Indeed, these early CLASSICAL-Lung trial findings "do support the mechanism of action being reversing this myeloid-induced suppression in the microenvironment and improving T-cell infiltration and activity," and they support a potential benefit of combining anti–semaphorin 4D antibodies and checkpoint inhibition in advanced NSCLC after progression on prior therapy, Dr. Shafique added.

Invited discussant Timothy A. Yap, MBBS, of the University of Texas MD Anderson Cancer Center in Houston, said that "inhibition of [semaphorin 4D] promotes functional immune infiltration into the [tumor microenvironment] and, therefore, is a rational way of inhibiting tumor progression" in NSCLC and other cancers.

The CLASSICAL-Lung trial "didn't escalate all the way to the [maximum tolerated dose] but did demonstrate durable on-treatment increases in CD8-positive T-cell infiltration, including in 79% of patients with low or null PD-L1 expression, as proof of mechanism," Dr. Yap said, noting the responses in both immunotherapy-naive and immunotherapy-resistant patients.

"So I guess the key question will be, ‘Is this an active combination in NSCLC?' " Dr. Yap said. "In my opinion, yes it is, but is it going to be enough to take it past registration?"

Next Steps

As next steps for the investigators, Dr. Yap suggested looking at a more specific population of PD-L1–low or –null immunotherapy-resistant NSCLC patients, considering adding a chemotherapy agent to the pepinemab/avelumab combination, or perhaps going "straight to a randomized phase 2/3 trial [comparing the combination with] pembrolizumab."

"The investigators should also consider other tumor types beyond non–small cell lung cancer with this particular combination," he said.

The preclinical data with respect to the anti–semaphorin 4D antibody suggest that study in combination with other agents, such as anti–CTLA-4 agents or anti-LAG3 agents, is also warranted, Dr. Yap added, noting that triplet combinations might also be worth investigating.

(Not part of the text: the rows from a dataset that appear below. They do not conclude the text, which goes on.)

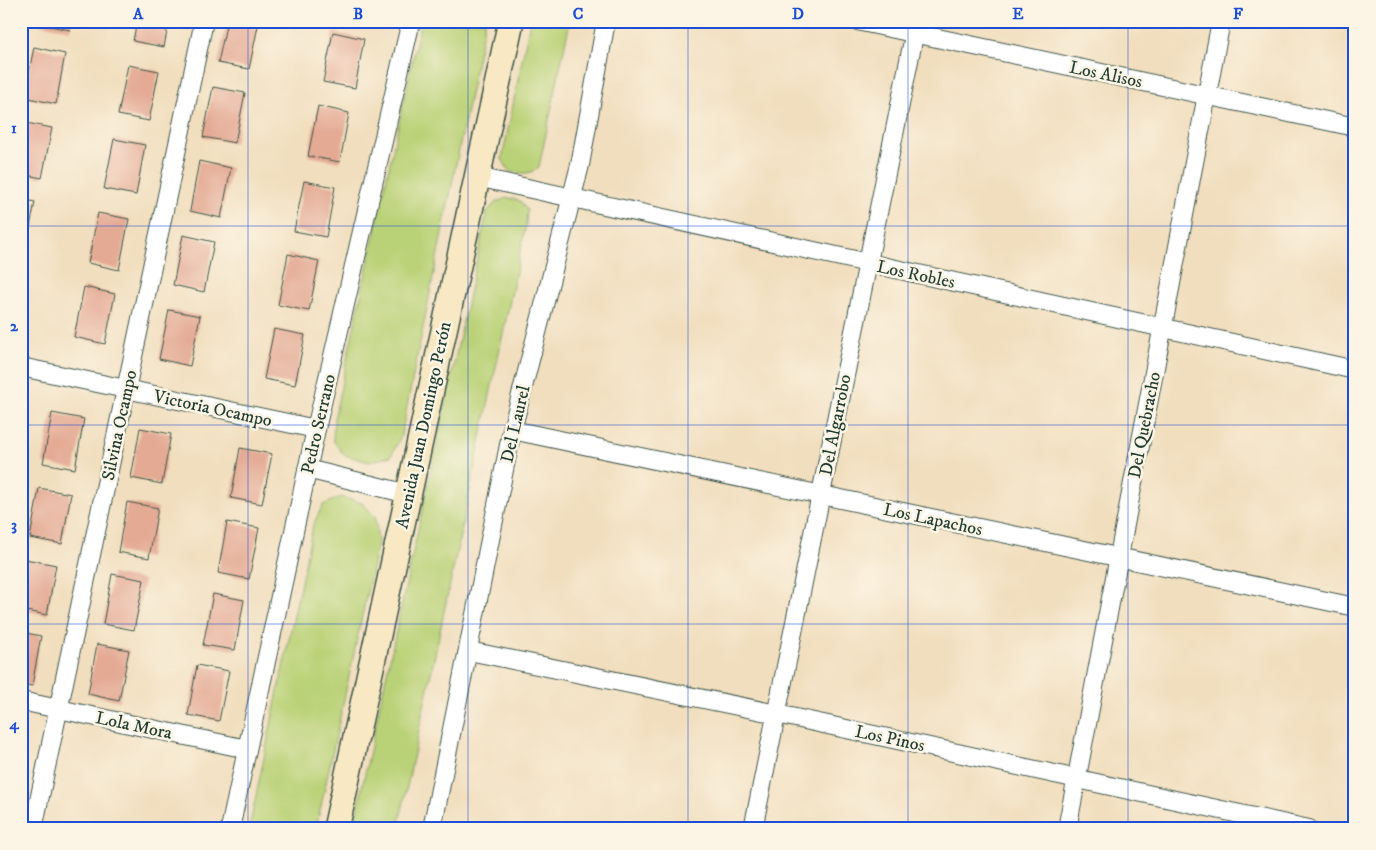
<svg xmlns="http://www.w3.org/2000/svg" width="1376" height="850" font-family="'IM FELL DW Pica',serif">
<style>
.green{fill:#bad277;stroke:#6c8856}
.building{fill:#e4aa94}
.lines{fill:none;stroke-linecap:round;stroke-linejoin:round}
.street-casing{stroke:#3e5549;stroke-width:20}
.secondary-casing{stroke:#3e5549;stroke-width:28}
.street{stroke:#fff;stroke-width:18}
.secondary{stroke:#f8e8c3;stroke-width:25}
.grid{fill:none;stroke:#1d4ed8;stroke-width:1;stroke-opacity:0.55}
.labels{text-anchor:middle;stroke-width:5;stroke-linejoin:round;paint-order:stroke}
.street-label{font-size:18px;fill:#1f3d34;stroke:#fcf5e5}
.neatline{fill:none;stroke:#1d4ed8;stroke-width:2}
.grid-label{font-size:16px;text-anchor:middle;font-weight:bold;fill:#1d4ed8}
</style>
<rect width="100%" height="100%" fill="#fcf5e5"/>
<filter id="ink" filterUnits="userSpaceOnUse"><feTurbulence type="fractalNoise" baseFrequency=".02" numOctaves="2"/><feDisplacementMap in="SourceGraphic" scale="10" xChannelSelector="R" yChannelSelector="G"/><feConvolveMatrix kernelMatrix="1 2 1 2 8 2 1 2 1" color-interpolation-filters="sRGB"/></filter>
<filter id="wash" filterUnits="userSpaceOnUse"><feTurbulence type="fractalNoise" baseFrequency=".0096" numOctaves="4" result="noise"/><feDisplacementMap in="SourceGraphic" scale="20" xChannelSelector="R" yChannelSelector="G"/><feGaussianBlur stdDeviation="1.12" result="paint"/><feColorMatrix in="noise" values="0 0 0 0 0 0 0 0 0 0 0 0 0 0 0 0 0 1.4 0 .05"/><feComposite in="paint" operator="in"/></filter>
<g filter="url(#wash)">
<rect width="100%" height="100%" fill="#f1debe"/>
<g class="green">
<path d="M421,21h64l-84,415 -10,20 -22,6 -25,-7 -11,-15 1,-21z"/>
<path d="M530,21h40l-31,146c-10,8 -17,7 -30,4l-7,-12z"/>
<path d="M507,198l12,2 8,10 -1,15 -128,604h-45l134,-617 9,-10z"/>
<path d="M341,497l21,6 13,13 3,26 -62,287h-67l64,-304 10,-20z"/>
</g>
<g id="blocks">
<g class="building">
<path d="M40,21h32l-2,9 -31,-6z"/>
<path d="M137,21h32l-5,26 -31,-6z"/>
<path d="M227,21h32l-10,48 -31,-6z"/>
<path d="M333,32l31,7 -9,49 -32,-6z"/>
<path d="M34,47l31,7 -9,50 -32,-7z"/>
<path d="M128,65l31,6 -10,50 -31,-6z"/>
<path d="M213,87l32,6 -10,50 -32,-6z"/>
<path d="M318,106l31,7 -9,49 -32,-6z"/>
<path d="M21,122l31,6 -10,50 -21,-4z"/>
<path d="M114,139l31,6 -9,50 -32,-6z"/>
<path d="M199,161l32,7 -10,50 -31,-7z"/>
<path d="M304,181l31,6 -9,50 -32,-6z"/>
<path d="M21,199l14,3 -10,50 -4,-1z"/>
<path d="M98,213l31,6 -10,51 -31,-7z"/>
<path d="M183,235l31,7 -10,50 -31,-7z"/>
<path d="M288,254l31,7 -10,50 -31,-6z"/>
<path d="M84,287l31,7 -10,50 -31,-7z"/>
<path d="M169,310l31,6 -10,50 -31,-7z"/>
<path d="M274,329l31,6 -10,50 -31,-6z"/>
<path d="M52,413l32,6 -9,50 -32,-6z"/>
<path d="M140,428l31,6 -9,50 -31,-6z"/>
<path d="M240,448l32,6 -10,50 -31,-6z"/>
<path d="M39,488l32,6 -9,50 -32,-6z"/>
<path d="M127,502l31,6 -9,50 -31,-6z"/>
<path d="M227,522l32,6 -10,51 -31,-6z"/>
<path d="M25,559l31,6 -9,50 -26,-5v-30z"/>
<path d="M112,574l32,6 -10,50 -31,-6z"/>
<path d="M213,594l31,6 -9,50 -32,-5z"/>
<path d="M21,632l20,4 -9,50 -11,-2z"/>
<path d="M97,644l32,6 -10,51 -31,-7z"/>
<path d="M197,665l32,6 -10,50 -31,-6z"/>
</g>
</g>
</g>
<g filter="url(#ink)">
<use href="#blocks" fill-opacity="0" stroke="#3e5549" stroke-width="1"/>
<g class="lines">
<defs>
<g id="street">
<path d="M857,21l498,106"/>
<path d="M477,177l878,193"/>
<path d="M21,367l295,62"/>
<path d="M512,430l843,177"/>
<path d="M307,469l101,25"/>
<path d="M469,651l308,63 532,115"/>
<path d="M21,701l226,48"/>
<path d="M33,829l171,-808"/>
<path d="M230,829l86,-400 95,-408"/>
<path d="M432,829l80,-399 68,-265 26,-144"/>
<path d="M753,829l164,-808"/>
<path d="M1067,829l154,-808"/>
</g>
<path id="secondary" d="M336,829l175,-808"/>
</defs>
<use href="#street" class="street-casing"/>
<use href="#secondary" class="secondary-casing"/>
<use href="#street" class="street"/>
<use href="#secondary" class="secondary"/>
</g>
</g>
<path class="grid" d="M248,21v808M468,21v808M688,21v808M908,21v808M1128,21v808M21,226h1334M21,425h1334M21,624h1334"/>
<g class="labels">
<g class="street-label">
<text transform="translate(1106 74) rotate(12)" y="6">Los Alisos</text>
<text transform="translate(916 274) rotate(12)" y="6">Los Robles</text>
<text transform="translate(213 408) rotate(12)" y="6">Victoria Ocampo</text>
<text transform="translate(318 424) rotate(-77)" y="6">Pedro Serrano</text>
<text transform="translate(515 424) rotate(-77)" y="6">Del Laurel</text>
<text transform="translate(119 425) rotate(-78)" y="6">Silvina Ocampo</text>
<text transform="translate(423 425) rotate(-78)" y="6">Avenida Juan Domingo Perón</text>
<text transform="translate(835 425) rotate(-79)" y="6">Del Algarrobo</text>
<text transform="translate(1144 425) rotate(-79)" y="6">Del Quebracho</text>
<text transform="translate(933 519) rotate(12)" y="6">Los Lapachos</text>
<text transform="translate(134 725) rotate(12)" y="6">Lola Mora</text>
<text transform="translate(890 738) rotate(12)" y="6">Los Pinos</text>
</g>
</g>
<rect width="1376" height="850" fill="none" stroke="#fcf5e5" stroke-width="55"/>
<rect x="28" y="28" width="1320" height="794" class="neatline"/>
<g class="grid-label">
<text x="138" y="19">A</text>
<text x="358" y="19">B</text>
<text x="578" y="19">C</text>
<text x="798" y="19">D</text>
<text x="1018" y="19">E</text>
<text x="1238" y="19">F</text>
<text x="14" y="133">1</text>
<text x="14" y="331">2</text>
<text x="14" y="530">3</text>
<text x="14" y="729">4</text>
</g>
</svg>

The CLASSICAL-Lung trial is funded by Vaccinex and Merck. Dr. Shafique reported a consulting or advisory role with GlaxoSmithKline. Dr. Yap reported relationships with numerous pharmaceutical companies, including Merck. MD Anderson's Institute of Applied Cancer Science, where Dr. Yap serves as medical director, has a commercial interest in DNA damage response inhibitors and other inhibitors.